[[ Records supplied, beginning ]]
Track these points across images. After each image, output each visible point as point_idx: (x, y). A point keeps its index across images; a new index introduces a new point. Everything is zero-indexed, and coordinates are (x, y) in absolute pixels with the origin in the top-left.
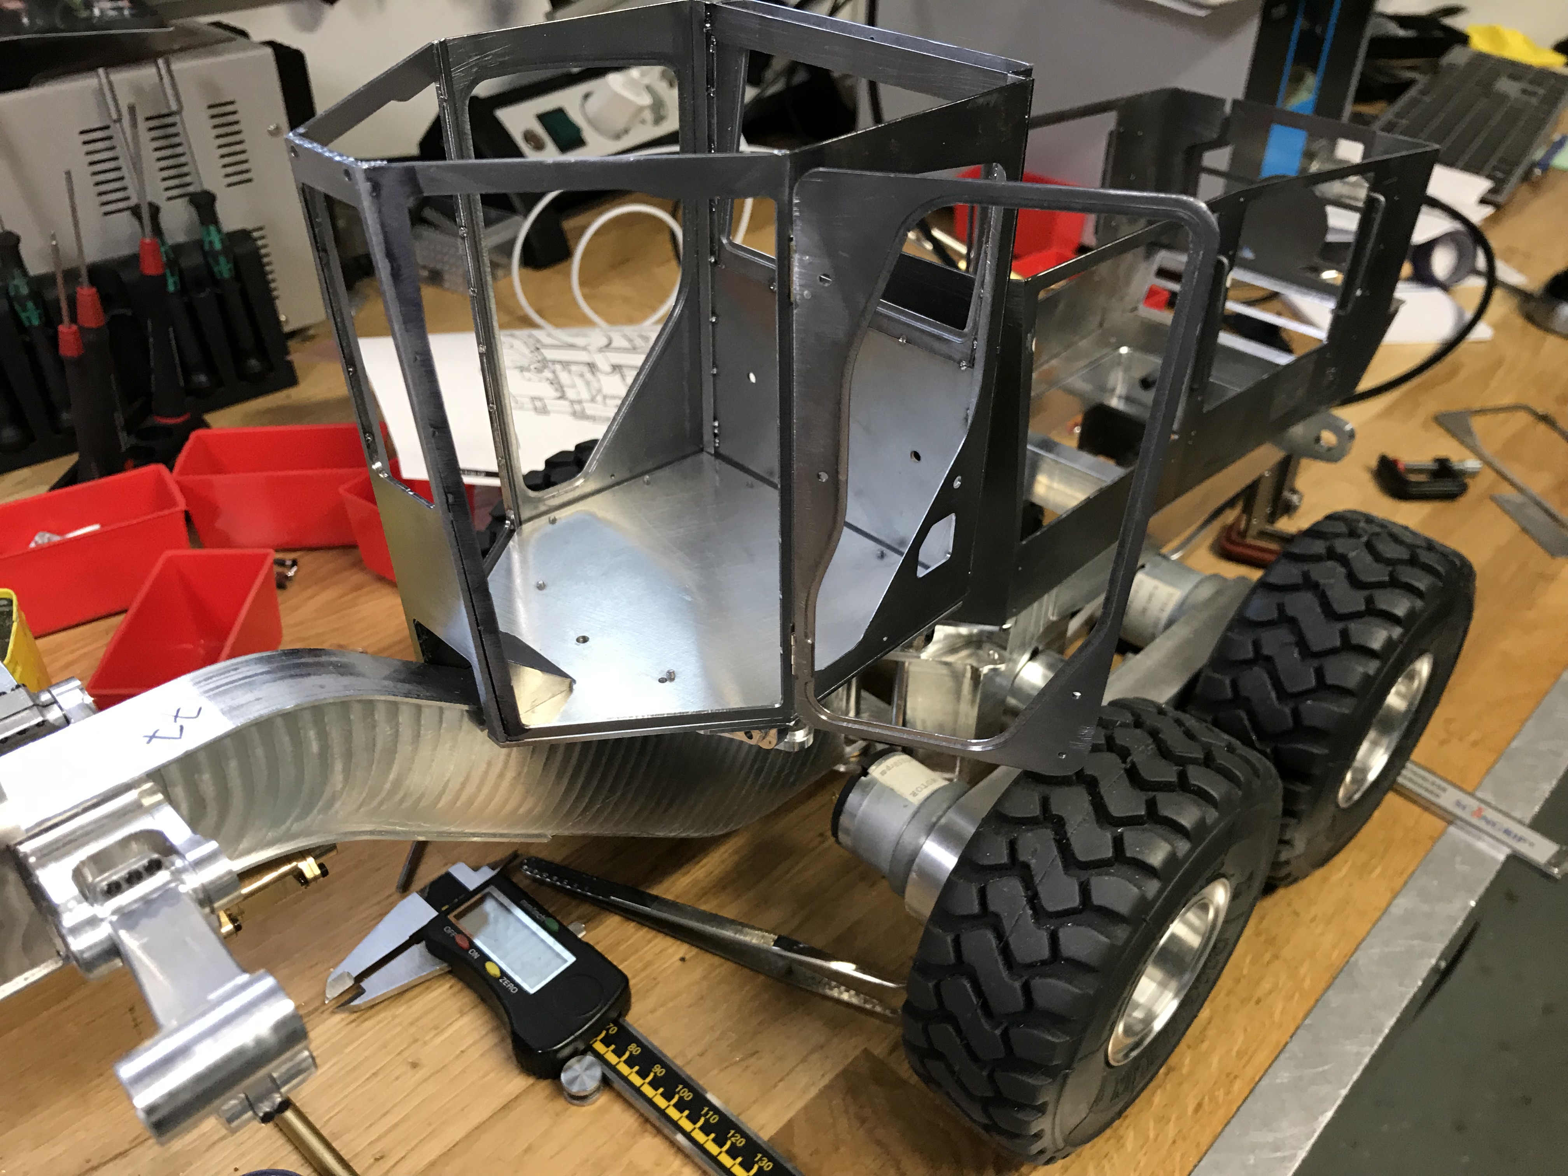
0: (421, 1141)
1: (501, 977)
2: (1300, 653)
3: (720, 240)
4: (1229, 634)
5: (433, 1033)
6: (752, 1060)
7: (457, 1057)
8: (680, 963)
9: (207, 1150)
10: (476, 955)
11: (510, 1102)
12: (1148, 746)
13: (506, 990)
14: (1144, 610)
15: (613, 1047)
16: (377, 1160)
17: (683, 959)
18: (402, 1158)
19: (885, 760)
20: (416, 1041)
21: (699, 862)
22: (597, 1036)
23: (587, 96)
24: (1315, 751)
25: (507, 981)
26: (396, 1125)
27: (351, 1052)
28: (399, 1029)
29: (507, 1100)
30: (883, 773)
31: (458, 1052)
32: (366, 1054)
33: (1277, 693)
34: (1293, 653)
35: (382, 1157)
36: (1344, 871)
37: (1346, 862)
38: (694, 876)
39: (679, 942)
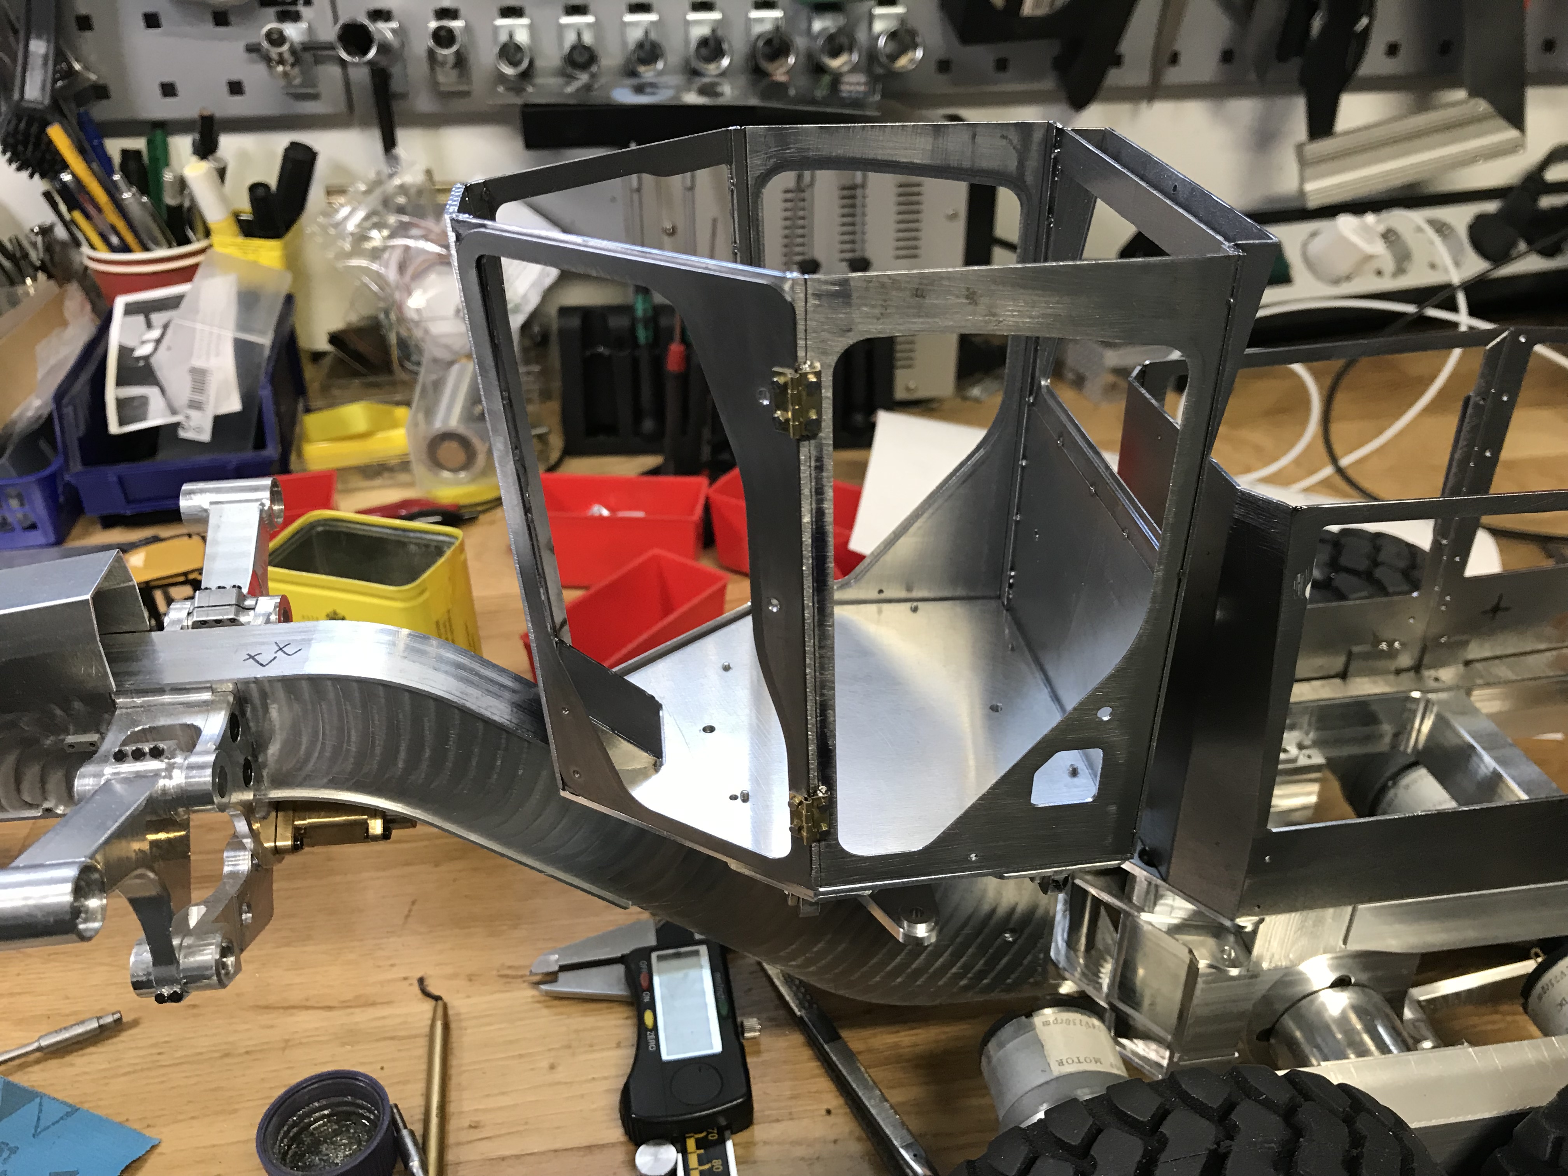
0: (509, 1133)
1: (651, 1031)
5: (587, 1049)
7: (587, 1081)
8: (824, 1112)
9: (377, 1040)
10: (647, 999)
11: (595, 1146)
13: (647, 1043)
15: (702, 1151)
16: (471, 1127)
17: (829, 1112)
18: (487, 1138)
20: (569, 1047)
21: (913, 1029)
22: (696, 1133)
23: (1314, 235)
25: (653, 1036)
26: (501, 1108)
27: (518, 1027)
29: (595, 1143)
31: (590, 1077)
32: (529, 1035)
35: (475, 1127)
38: (896, 1040)
39: (838, 1094)
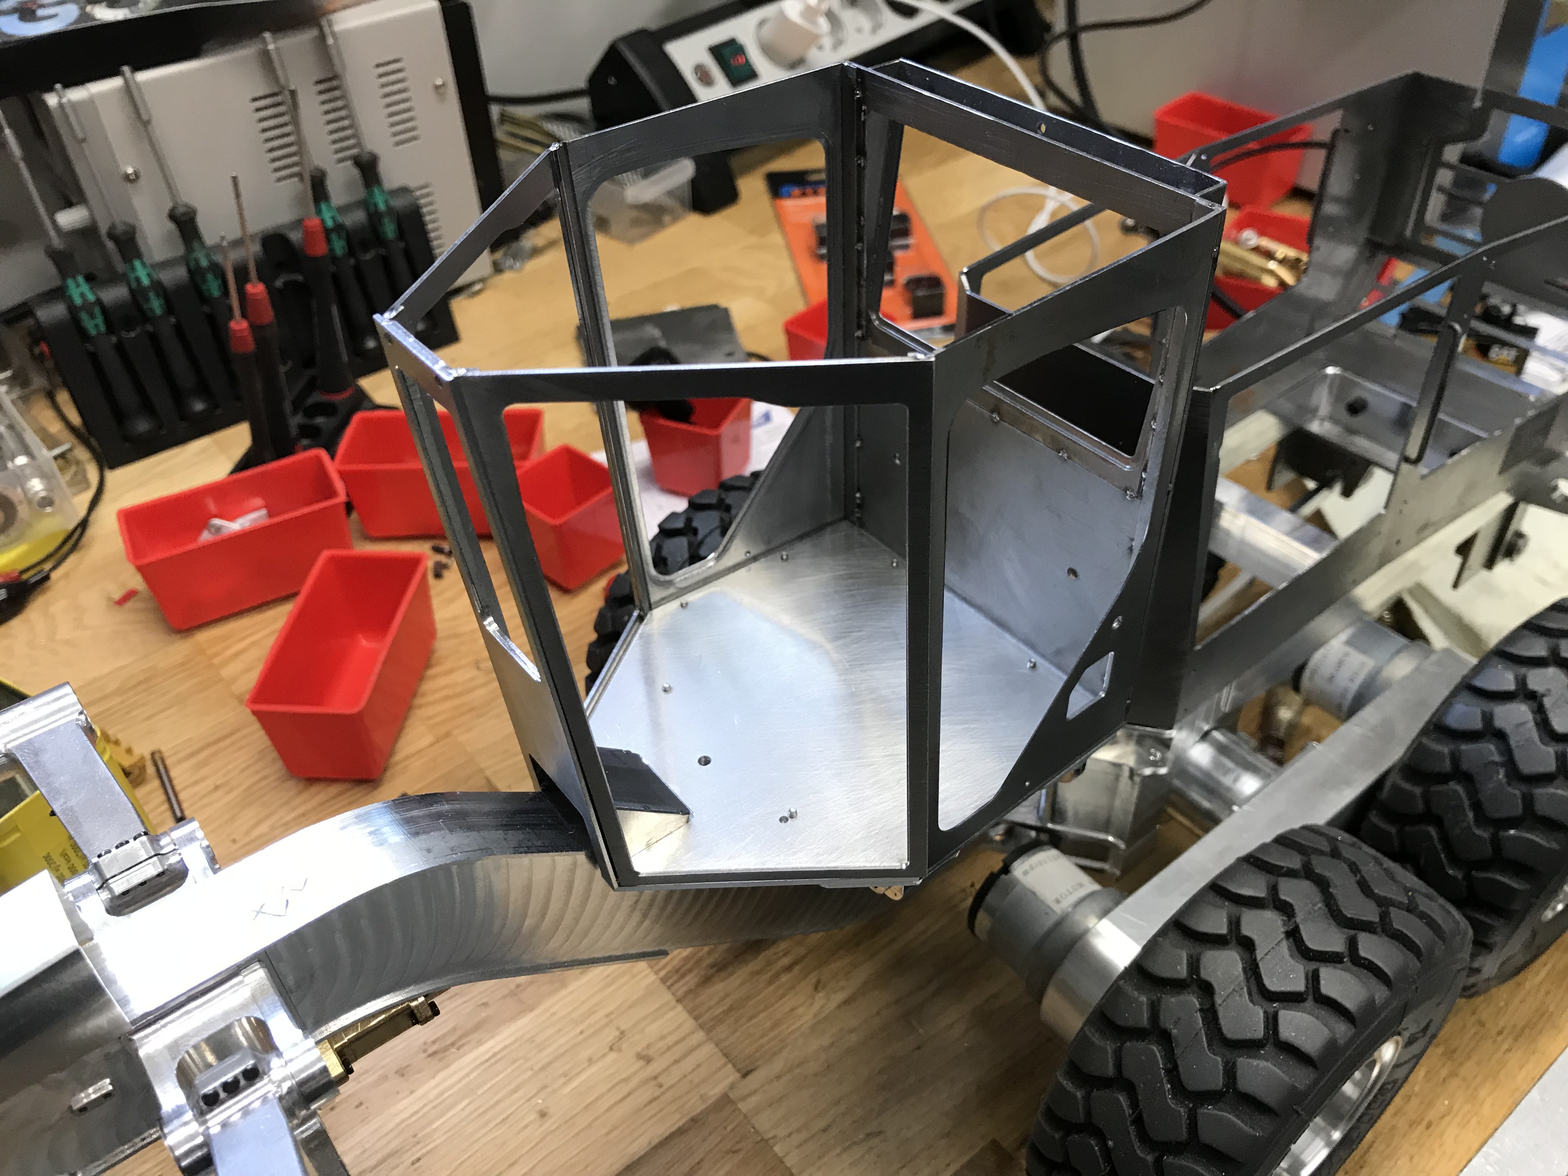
2: (1507, 775)
3: (868, 317)
4: (1425, 740)
5: (563, 1080)
6: (875, 1141)
12: (1315, 905)
14: (1332, 678)
19: (1029, 857)
24: (1515, 885)
27: (484, 1093)
28: (530, 1073)
30: (1026, 873)
32: (497, 1098)
33: (1475, 816)
34: (1498, 773)
36: (1543, 974)
37: (1545, 965)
[[ Records supplied, end ]]
_Exercise details_
Quote the listing above, but only from the line that shows "26: (396, 1125)" through the line that shows "38: (694, 876)".

_Response to the task_
26: (396, 1125)
27: (351, 1052)
28: (399, 1029)
29: (507, 1100)
30: (883, 773)
31: (458, 1052)
32: (366, 1054)
33: (1277, 693)
34: (1293, 653)
35: (382, 1157)
36: (1344, 871)
37: (1346, 862)
38: (694, 876)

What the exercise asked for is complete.